And SMART says hdd temp is 42°C. The outside temperature today is 31°C.

It hasn't overheat today after a cold restart yesterday. No GPU.


----------



## Masterchiefxx17 (Feb 27, 2010)

At 42C for the HDD, its warm, but not awful. Is there a fan running air across the HDD?

Using DOS, test the drive with this software here:

How to perform a Seagate's Seatools Test | Tech Support Forum


----------



## Gdn8Melbourne (Oct 28, 2011)

Masterchiefxx17 said:


> At 42C for the HDD, its warm, but not awful. Is there a fan running air across the HDD?
> 
> Using DOS, test the drive with this software here:
> 
> How to perform a Seagate's Seatools Test | Tech Support Forum


Yes, there is a fan right underneath the harddisk sucking air, one on CPU and and one at the back below PSU, throwing the air out. I guess this is what happens.

Seagate for WD ?


----------



## Masterchiefxx17 (Feb 27, 2010)

You can use Seatools for WD, it works just fine for the Short Test which is enough to see if the drive is failing.

If you don't wish to use SeaTools, there also WD's Lifeguard:

WD Support / Downloads

I would assume the PC is still freezing while running? If its not too much trouble, you may want tot swap the HDD fan to blow air rather than to take it.


----------



## Gdn8Melbourne (Oct 28, 2011)

Masterchiefxx17 said:


> You can use Seatools for WD, it works just fine for the Short Test which is enough to see if the drive is failing.
> 
> If you don't wish to use SeaTools, there also WD's Lifeguard:
> 
> ...


After monitoring two days: 
It was good yesterday but froze today once. And the HDD temp came to 44°C. CPU temp stays around 38-47°C. Smart still saying disk is okay ( and it should be. I bought it few weeks ago).

I will run the Seagate tool tomorrow or today and post a result.


----------



## Masterchiefxx17 (Feb 27, 2010)

SMART will only be triggered if it goes to 50C or above. Let me know the short test results of SeaTools.


----------



## Gdn8Melbourne (Oct 28, 2011)

Masterchiefxx17 said:


> SMART will only be triggered if it goes to 50C or above. Let me know the short test results of SeaTools.

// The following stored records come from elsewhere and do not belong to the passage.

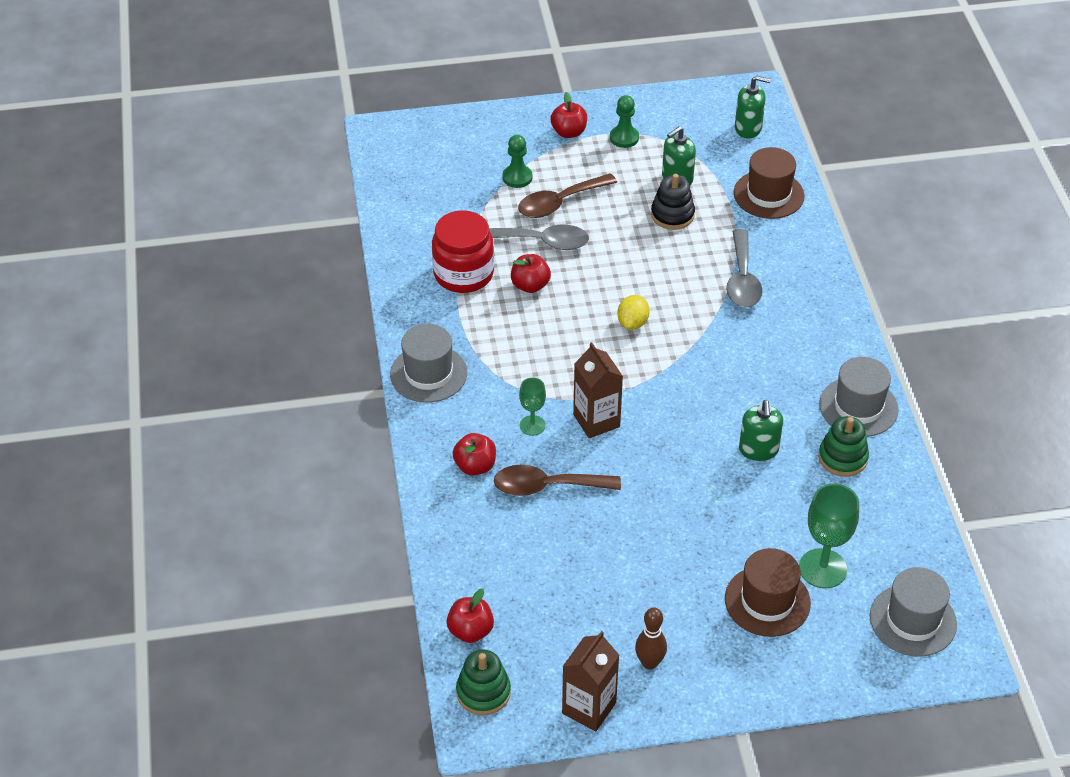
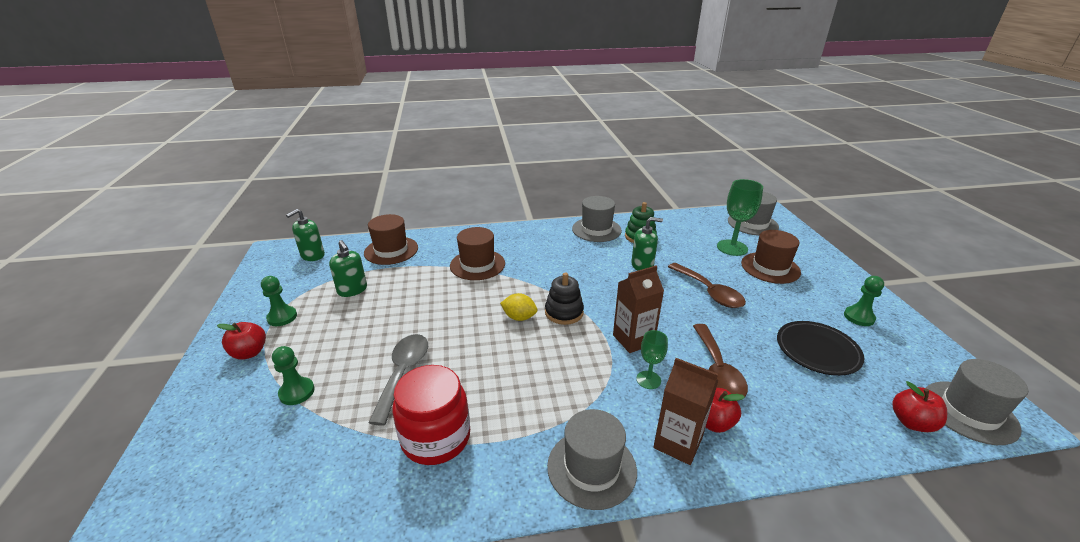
camera: 90 degrees left, 15 degrees down
(483, 692) = (969, 412): green stacking toy -> grey hat
(530, 285) = (464, 381): red apple -> none
(559, 203) = (351, 360): brown spoon -> brown spoon (709, 292)
(581, 590) = (817, 350): none -> black plate
(589, 708) = (925, 348): brown carton -> brown carton (677, 443)
(649, 663) = (859, 317): brown bowling pin -> green pawn
(672, 215) = (396, 293): black stacking toy -> black stacking toy (564, 312)
(742, 279) = (477, 265): grey spoon -> brown hat
(748, 128) = (312, 255): green soap dispenser -> green soap dispenser turned 150 degrees counterclockwise

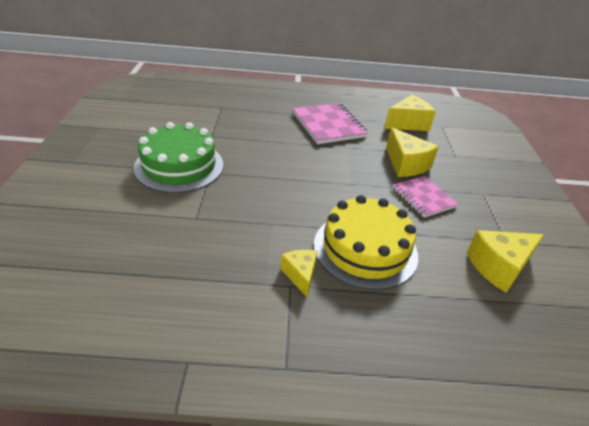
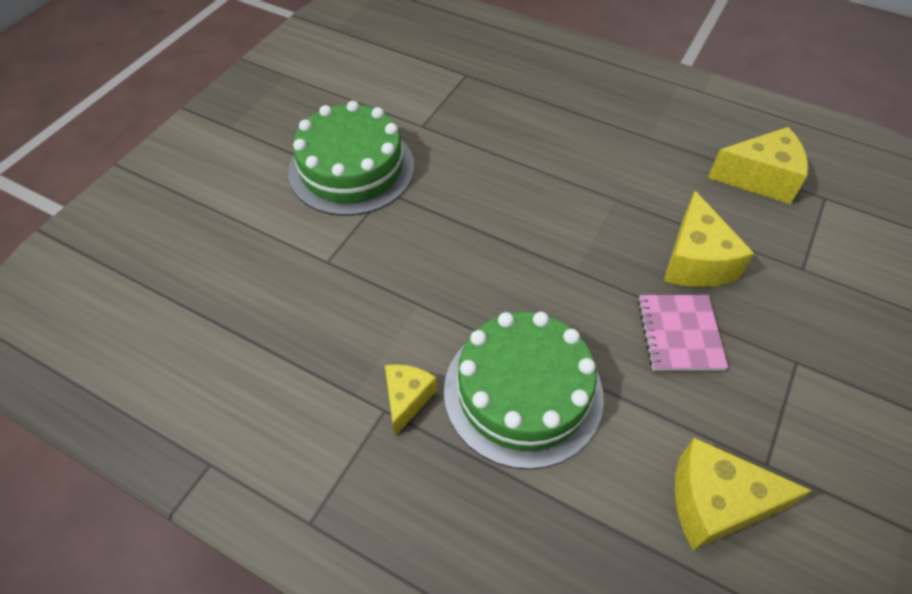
camera: 30 degrees right, 15 degrees up
(329, 125) = (614, 147): pink notebook -> none
(365, 249) = (523, 392): yellow cake -> green cake

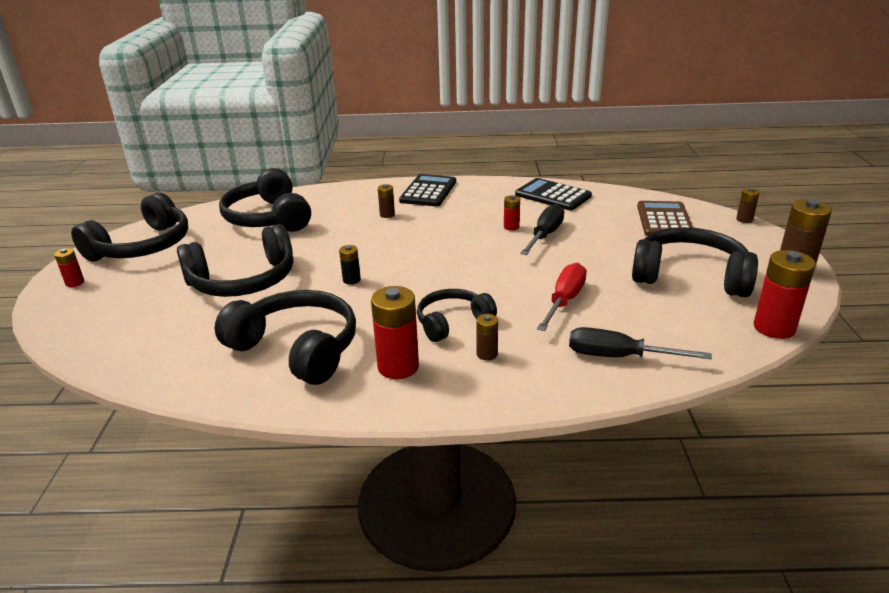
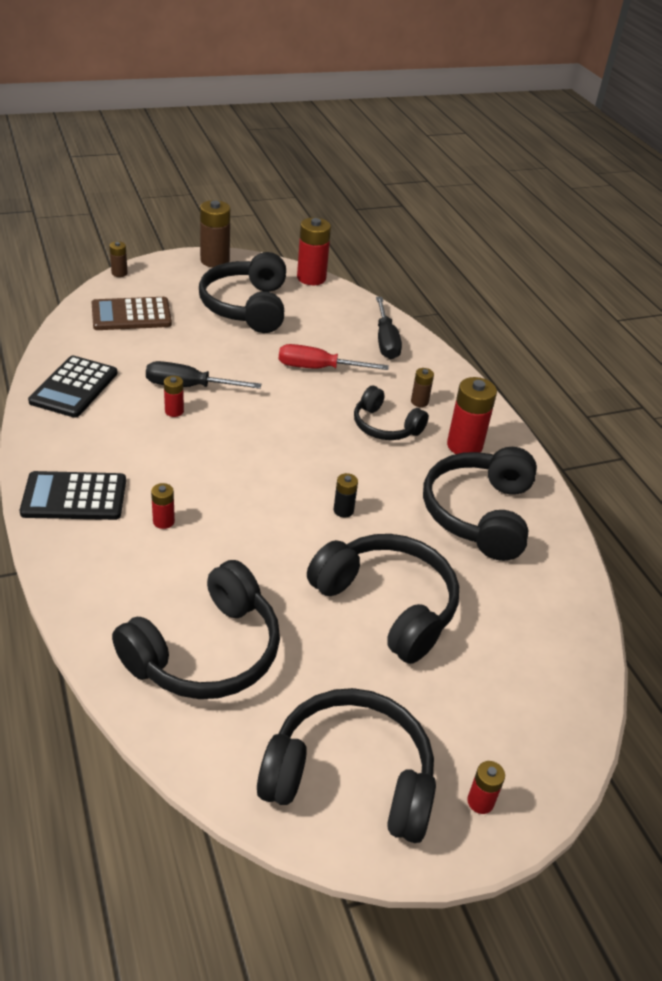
camera: 115 degrees left, 10 degrees up
(387, 215) = (163, 521): brown battery -> red battery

I was trying right now. But I don't know why... The startup disk burners in my system don't want to burn the seatool to the USB... I don't know what is wrong or what I'm doing wrong... I followed the instruction.

Tried with WD too... That also not working. Right now, I posted a thread in Linux forum to know how to boot this WD tool... I did everything I knew of.


----------



## Gdn8Melbourne (Oct 28, 2011)

Booted like cool Linux user  With some help though.

Please See the attachment for the short test log.


----------



## Masterchiefxx17 (Feb 27, 2010)

I would assume you got it then, great. Also the HDD doesn't appear to be failing which is also good.

I don't see this as being a hardware issue with your system and more likely a software one. I don't have extensive knowledge in Ubuntu, so best if you contact the Linux guys to see what they have to say about the freezing.


----------



## Gdn8Melbourne (Oct 28, 2011)

Masterchiefxx17 said:


> I would assume you got it then, great. Also the HDD doesn't appear to be failing which is also good.
> 
> I don't see this as being a hardware issue with your system and more likely a software one. I don't have extensive knowledge in Ubuntu, so best if you contact the Linux guys to see what they have to say about the freezing.


And the heating ?

42° was when my old HDD was failing with 300+ bad sectors... The new HDD was 38° the first week, though since then the outside temp increased too...

Should I install those harddisk fans ? 
http://www.deepcool.com/product/dcoolingaccessory/hdd/2013-12/46_614.shtml


----------



## Masterchiefxx17 (Feb 27, 2010)

I don't see the heat being an issue.

Your CPU temps are reasonable, although slightly off from each other, and the HDD is within safe range. The hard drive cooler would be a nice touch, but first do as I said and flip the fan you have now to blow air over the hard drive instead of taking it away.


----------



## Lazy_Brad (Apr 5, 2015)

Post specs (manufacturer, model) of Power Supply and voltages as reported by BIOS.


----------



## Gdn8Melbourne (Oct 28, 2011)

Masterchiefxx17 said:


> I don't see the heat being an issue.
> 
> Your CPU temps are reasonable, although slightly off from each other, and the HDD is within safe range. The hard drive cooler would be a nice touch, but first do as I said and flip the fan you have now to blow air over the hard drive instead of taking it away.


Okay. I actually don't know which way the fan is blowing air. I will check tomorrow and report.


----------



## Masterchiefxx17 (Feb 27, 2010)

Almost all fans blow air towards the center sticker on one side of the fan.


----------



## Gdn8Melbourne (Oct 28, 2011)

Seems like it was a software problem and fixed after few updates. It didn't overheat or froze until now in these many days.


----------



## Masterchiefxx17 (Feb 27, 2010)

Interesting, good to know for the future.


----------